Aproveite a vida. A Sociedade Dos Poetas Mortos já dizia isso nos ensinamentos não ortodoxos de Robbie Williams. Gilbert Grape vem para reforçar a ideia e deixá-la mais sólida. Ela é preciosa demais para deixarmos passar e vivermos na mesmice. Então aproveitemos oportunidades, fujamos da rotina, saibamos como não desperdiçá-la até o último momento. Cada momento é valioso e cada mudança é necessária. Não há como se viver por muito tempo se você recicla uma vida que já está desgastada. A obra otimista de Hallström é necessária para uma ideia que nunca é velha demais para o mundo atual. E, por mais que o tema já esteja caindo no clichê, ainda é bom ver uma atuação perfeita de um Leonardo DiCaprio novo e impecável.
NOTA: 8

5 comentários:

Cristiano Contreiras disse...

Acho esse filme um marco. Lindo, sensível e ainda assim transformador. É humanístico. E seu excelente texto reforça e sintetiza a lição que o filme tende a passar pra nós. Sim, a personagem Becky simboliza mesmo essa liberdade, essa fuga e essa nova "vida"/alternativa pra Gilbert. Chega a dar pena a maneira como ele é submisso aos outros...

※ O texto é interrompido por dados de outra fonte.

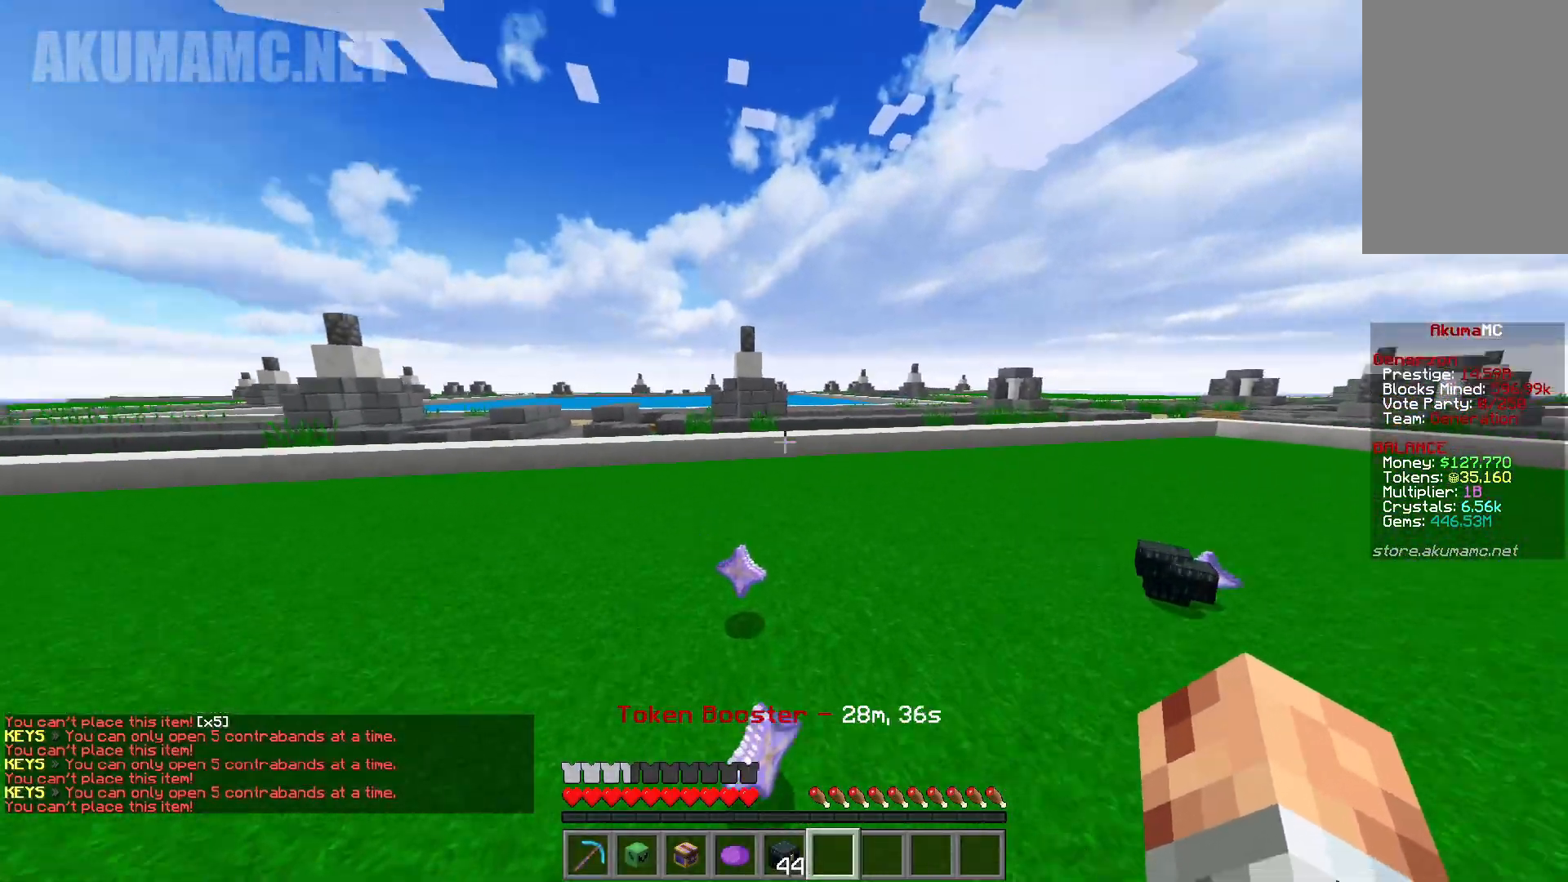
{"keys": ["w"], "mouse": [], "events": []}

E, convenhamos, DiCaprio MERECIA o Oscar aqui neste filme - vai entender como a Academia priorizou e deu o prêmio ao seu fraco concorrente, o sem sal Tommy Lee Jones por "O Fugitivo".

Sem dúvida, acho o filme um espetáculo de atuações e sensibilidade. Depp perfeito ao lado de uma convincente e, até então, bela Lewis.

Pra mim, este filme vale nota 10.

Abraço

Alan Raspante disse...

Fiquei curioso para conferir a atuação de DiCaprio, pelo visto é boa mesma!

Rodrigo disse...

Sempre tive vontade de ver, principalmente pelo grande elenco. Sua confirmação da qualidade da obra apenas me deixa mais intrigado e bravo comigo mesmo. Abraços.

Angélica campos disse...

Adoro suas críticas. Você é um excelente escritor. Adoraria saber seu sobrenome para poder usar suas citações.

Larissa disse...

Lindo filme. Me emocionei ao assisti - lo! Atuação perfeita de Leonardo Di Caprio. Realmente merecia o Óscar!